This blog is my humble attempt at writing up the events leading to the demise of the Colonist; An alien entity/ies arrived in 1914 on the Tungustan comet. The Colonist is/are a fungus type infection that requires human antigens to survive, highly fragile to high level of ultra-violet light. Using porphyria to survive the organism is fighting to harvest the human blood, once the planet has been cleansed of non infected human lifeforms, it will go dormant, waiting for the next impact to move to the another world.
The Colonist entities themselves cannot be said to be intelligent in human terms, but they have a clear purpose; reproduce at all cost to insure survival. When combined with human DNA the Colonist organism slowly subverts it unless correctly controlled, but confers what could be regarded by external observers as powers. To insure survival of the spore, the organism regenerate most human tissues except for the brain.
Shoot for the Stars is our first attempt at creating a Night’s Black Agents game. Shoots for the Stars starts where the Lennart’s Dossier ends. The first series of posts will explain the background of the conspiracy and detail the organism itself and all of its mutations. Finally we will offers the operations, that the agents could encounter. Every couple of weeks or so, I’ll try to post a recap of the game session itself.

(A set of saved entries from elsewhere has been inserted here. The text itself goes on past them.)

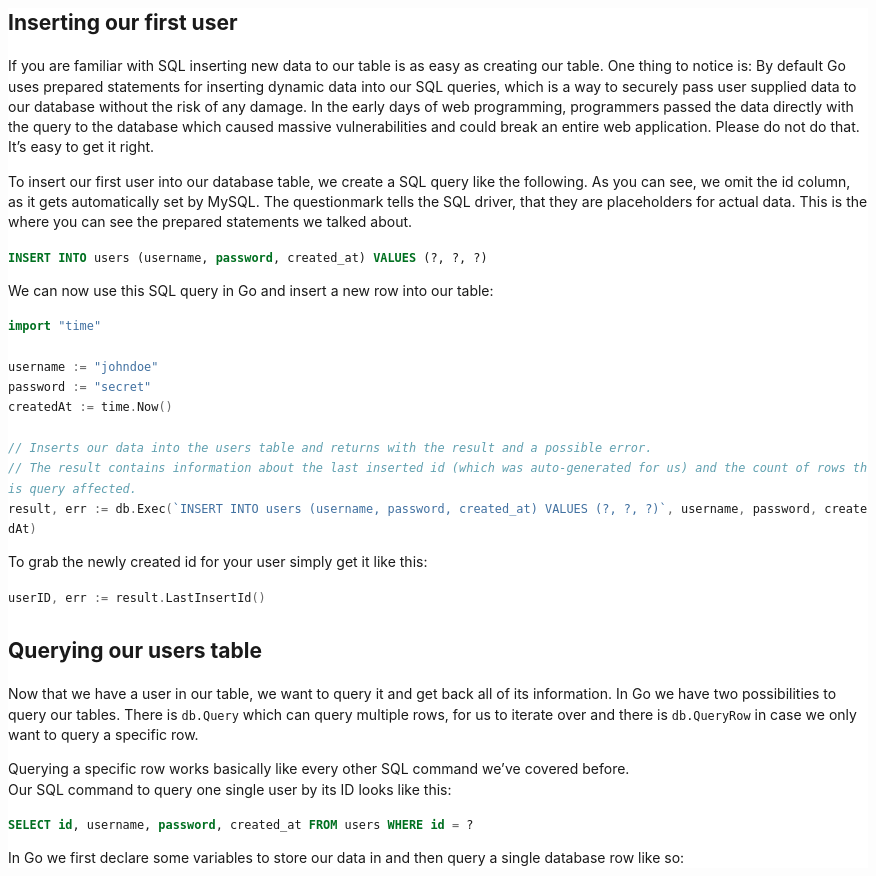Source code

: ## Inserting our first user

If you are familiar with SQL inserting new data to our table is as easy as creating our table. One thing to notice is: By default Go uses prepared statements for inserting dynamic data into our SQL queries, which is a way to securely pass user supplied data to our database without the risk of any damage. In the early days of web programming, programmers passed the data directly with the query to the database which caused massive vulnerabilities and could break an entire web application. Please do not do that. It’s easy to get it right.

To insert our first user into our database table, we create a SQL query like the following. As you can see, we omit the id column, as it gets automatically set by MySQL. The questionmark tells the SQL driver, that they are placeholders for actual data. This is the where you can see the prepared statements we talked about.

```sql
INSERT INTO users (username, password, created_at) VALUES (?, ?, ?)
```

We can now use this SQL query in Go and insert a new row into our table:

```go
import "time"

username := "johndoe"
password := "secret"
createdAt := time.Now()

// Inserts our data into the users table and returns with the result and a possible error.
// The result contains information about the last inserted id (which was auto-generated for us) and the count of rows this query affected.
result, err := db.Exec(`INSERT INTO users (username, password, created_at) VALUES (?, ?, ?)`, username, password, createdAt)
```

To grab the newly created id for your user simply get it like this:

```go
userID, err := result.LastInsertId()
```

## Querying our users table

Now that we have a user in our table, we want to query it and get back all of its information. In Go we have two possibilities to query our tables. There is `db.Query` which can query multiple rows, for us to iterate over and there is `db.QueryRow` in case we only want to query a specific row.

Querying a specific row works basically like every other SQL command we’ve covered before.  
Our SQL command to query one single user by its ID looks like this:

```sql
SELECT id, username, password, created_at FROM users WHERE id = ?
```

In Go we first declare some variables to store our data in and then query a single database row like so:

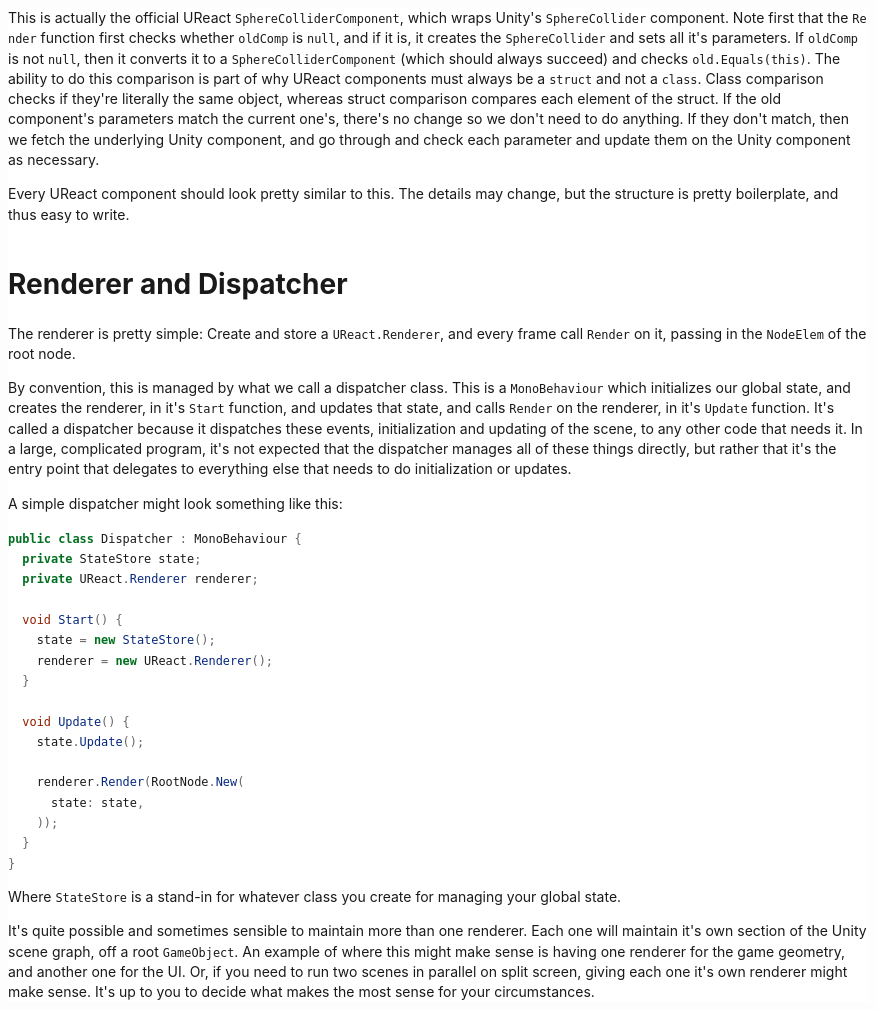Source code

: This is actually the official UReact `SphereColliderComponent`, which wraps Unity's `SphereCollider` component. Note first that the `Render` function first checks whether `oldComp` is `null`, and if it is, it creates the `SphereCollider` and sets all it's parameters. If `oldComp` is not `null`, then it converts it to a `SphereColliderComponent` (which should always succeed) and checks `old.Equals(this)`. The ability to do this comparison is part of why UReact components must always be a `struct` and not a `class`. Class comparison checks if they're literally the same object, whereas struct comparison compares each element of the struct. If the old component's parameters match the current one's, there's no change so we don't need to do anything. If they don't match, then we fetch the underlying Unity component, and go through and check each parameter and update them on the Unity component as necessary.

Every UReact component should look pretty similar to this. The details may change, but the structure is pretty boilerplate, and thus easy to write.

# Renderer and Dispatcher

The renderer is pretty simple: Create and store a `UReact.Renderer`, and every frame call `Render` on it, passing in the `NodeElem` of the root node.

By convention, this is managed by what we call a dispatcher class. This is a `MonoBehaviour` which initializes our global state, and creates the renderer, in it's `Start` function, and updates that state, and calls `Render` on the renderer, in it's `Update` function. It's called a dispatcher because it dispatches these events, initialization and updating of the scene, to any other code that needs it. In a large, complicated program, it's not expected that the dispatcher manages all of these things directly, but rather that it's the entry point that delegates to everything else that needs to do initialization or updates.

A simple dispatcher might look something like this:

```c#
public class Dispatcher : MonoBehaviour {
  private StateStore state;
  private UReact.Renderer renderer;

  void Start() {
    state = new StateStore();
    renderer = new UReact.Renderer();
  }

  void Update() {
    state.Update();

    renderer.Render(RootNode.New(
      state: state,
    ));
  }
}
```

Where `StateStore` is a stand-in for whatever class you create for managing your global state.

It's quite possible and sometimes sensible to maintain more than one renderer. Each one will maintain it's own section of the Unity scene graph, off a root `GameObject`. An example of where this might make sense is having one renderer for the game geometry, and another one for the UI. Or, if you need to run two scenes in parallel on split screen, giving each one it's own renderer might make sense. It's up to you to decide what makes the most sense for your circumstances.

This is my first time writing that level of detail for a running game, hopefully it will be clear enough that other directors can use some of it for their own conspiracy. Also please note that English is not my native language, so please expect inconsistencies, syntax errors and grammar issues; Constructive comments welcomed.
A personal note on Night’s Black Agents, and the story driven Role Playing Games using the GUMSHOE engine and others. I had pretty much given up on Role-playing, the mapping aspects of it were and is turning me off completely. I find this cumbersome, and in a sense a complete creativity killer. Some players might love the precision of pushing figurines around, frankly I don’t; At least not when playing Role playing games. I rediscovered RPGs with Trail of Cthulhu, a new take on an old story. Most observers will talk about the GUMSHOE system, how it makes clues easy to get, hard to interpret, this has been discussed to death.

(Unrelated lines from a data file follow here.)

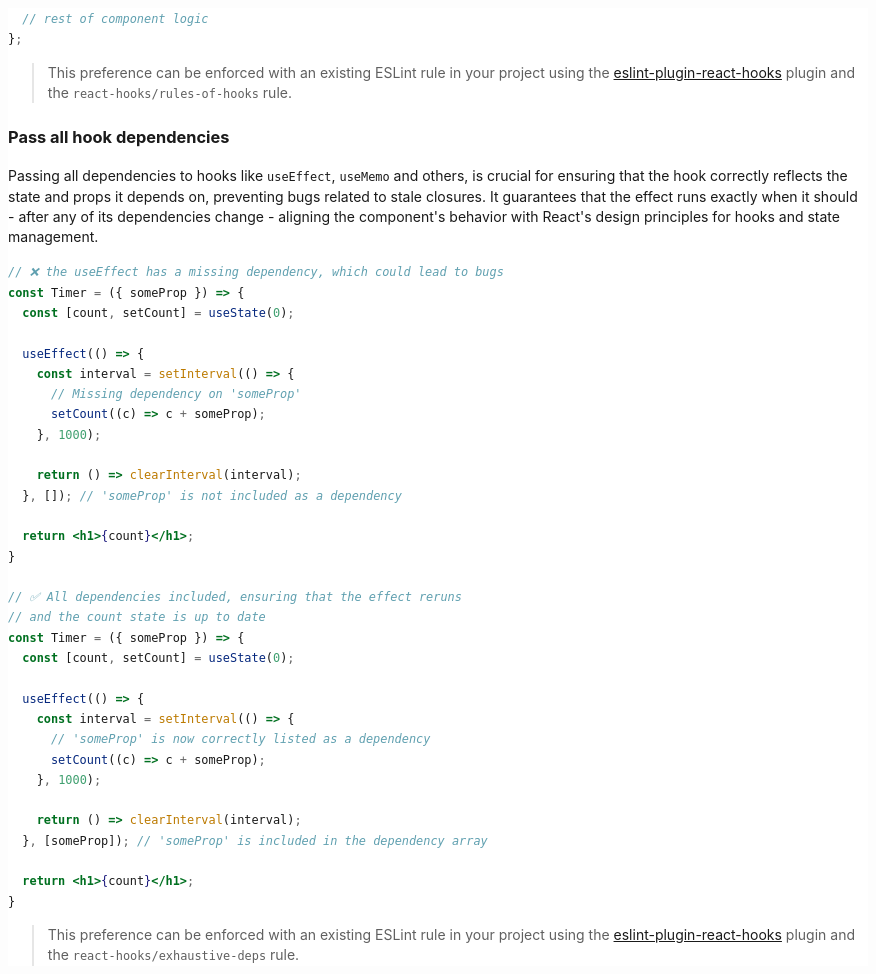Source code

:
 ```jsx
  // rest of component logic
};
```

> This preference can be enforced with an existing ESLint rule in your project using the [eslint-plugin-react-hooks](https://github.com/facebook/react/tree/main/packages/eslint-plugin-react-hooks) plugin and the `react-hooks/rules-of-hooks` rule.

### Pass all hook dependencies

Passing all dependencies to hooks like `useEffect`, `useMemo` and others, is crucial for ensuring that the hook correctly reflects the state and props it depends on, preventing bugs related to stale closures.
It guarantees that the effect runs exactly when it should - after any of its dependencies change - aligning the component's behavior with React's design principles for hooks and state management.

```jsx
// ❌ the useEffect has a missing dependency, which could lead to bugs
const Timer = ({ someProp }) => {
  const [count, setCount] = useState(0);

  useEffect(() => {
    const interval = setInterval(() => {
      // Missing dependency on 'someProp'
      setCount((c) => c + someProp);
    }, 1000);

    return () => clearInterval(interval);
  }, []); // 'someProp' is not included as a dependency

  return <h1>{count}</h1>;
}

// ✅ All dependencies included, ensuring that the effect reruns 
// and the count state is up to date
const Timer = ({ someProp }) => {
  const [count, setCount] = useState(0);

  useEffect(() => {
    const interval = setInterval(() => {
      // 'someProp' is now correctly listed as a dependency
      setCount((c) => c + someProp);
    }, 1000);

    return () => clearInterval(interval);
  }, [someProp]); // 'someProp' is included in the dependency array

  return <h1>{count}</h1>;
}
```

> This preference can be enforced with an existing ESLint rule in your project using the [eslint-plugin-react-hooks](https://github.com/facebook/react/tree/main/packages/eslint-plugin-react-hooks) plugin and the `react-hooks/exhaustive-deps` rule.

The thing for me that it brought forth was a simple concept, sharing the gaming creativity burden between the players and the storyteller. By introducing skills like preparedness, players could forgo the endless shop through the book to make sure they have the correct equipment. With the simple fact that players could keep unassigned points stored for a later use when the storyteller introduced something new in the story. All of these to make sure that the sessions go forward. Some might say that any house rules could make this happen in any system. Maybe, but GUMSHOE internalized all of this and made it part of the system.
The games created using this system are no longer a story told from the storyteller to the players, but a shared affair between all the involved parties. As one of my players commented; traditional gamemasters should be aware that they will lose control of some key parts of the story, this is the part where I sit back, listen to the players tell me a story and smile.
Hopefully, you will find my ramblings thoughts interesting.